Dataset entries:

# # # # # # #

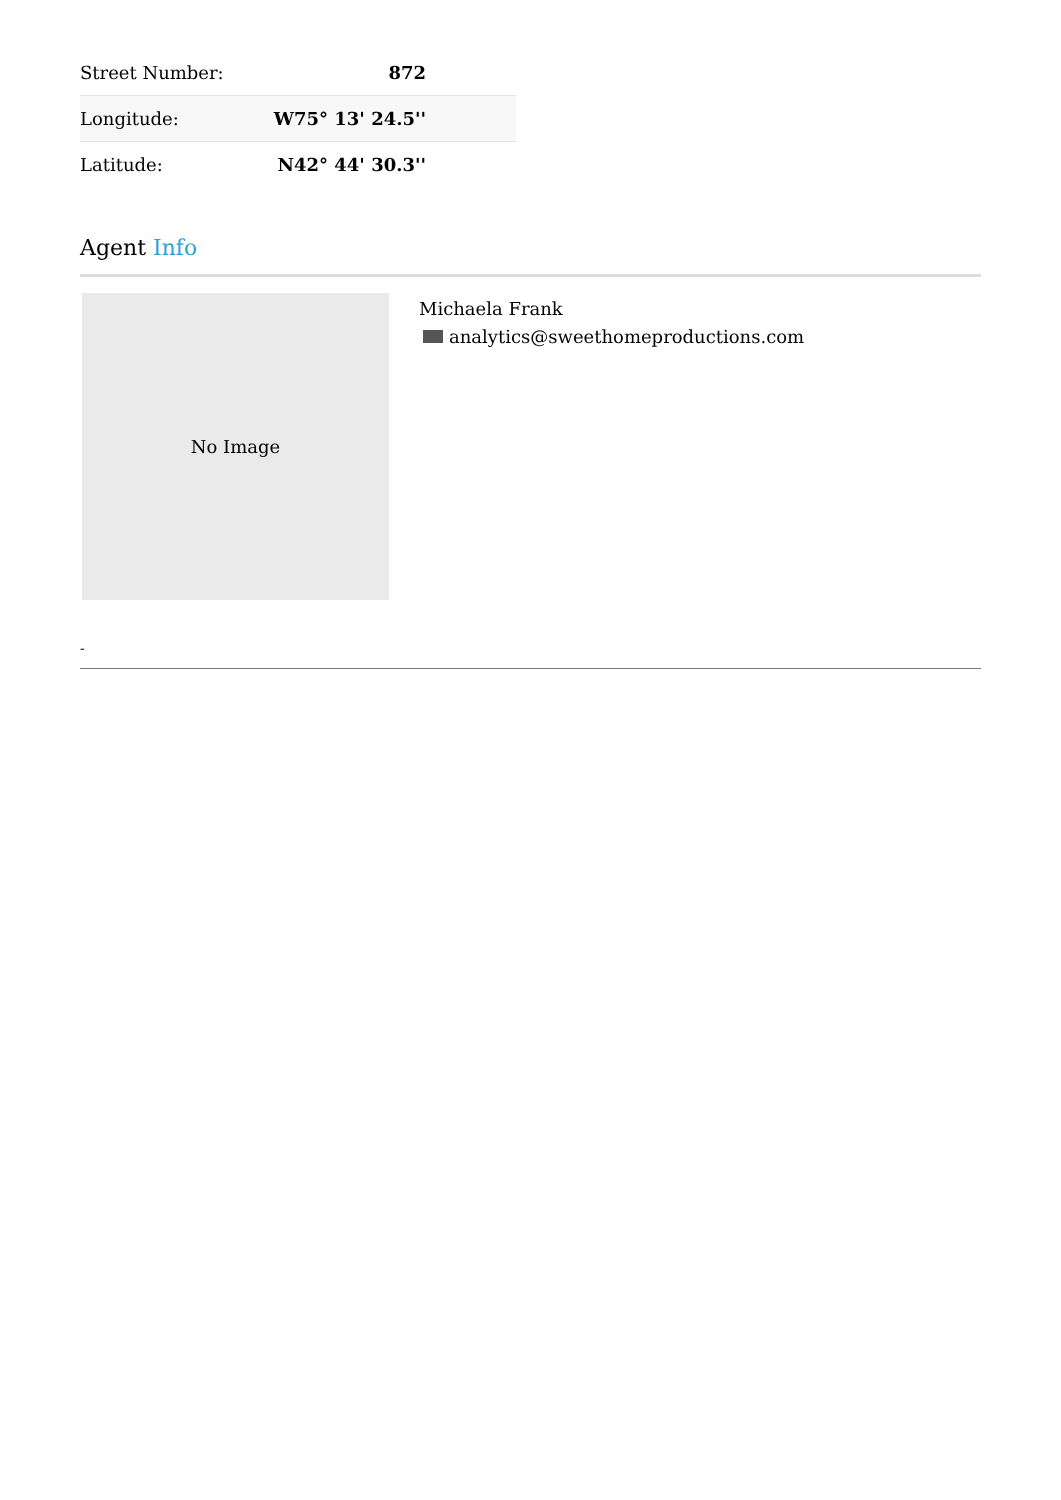| Street Number: | 872 |
| Longitude: | W75° 13' 24.5'' |
| Latitude: | N42° 44' 30.3'' |
Agent Info
No Image
Michaela Frank
analytics@sweethomeproductions.com
-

# # # # # # #

_REQUIRED WORK:_ Drop the images and copy all the data exactly.

_EXERCISE SOLUTION:_
| Street Number: | 872 |
| Longitude: | W75° 13' 24.5'' |
| Latitude: | N42° 44' 30.3'' |
Agent Info
No Image
Michaela Frank
analytics@sweethomeproductions.com
-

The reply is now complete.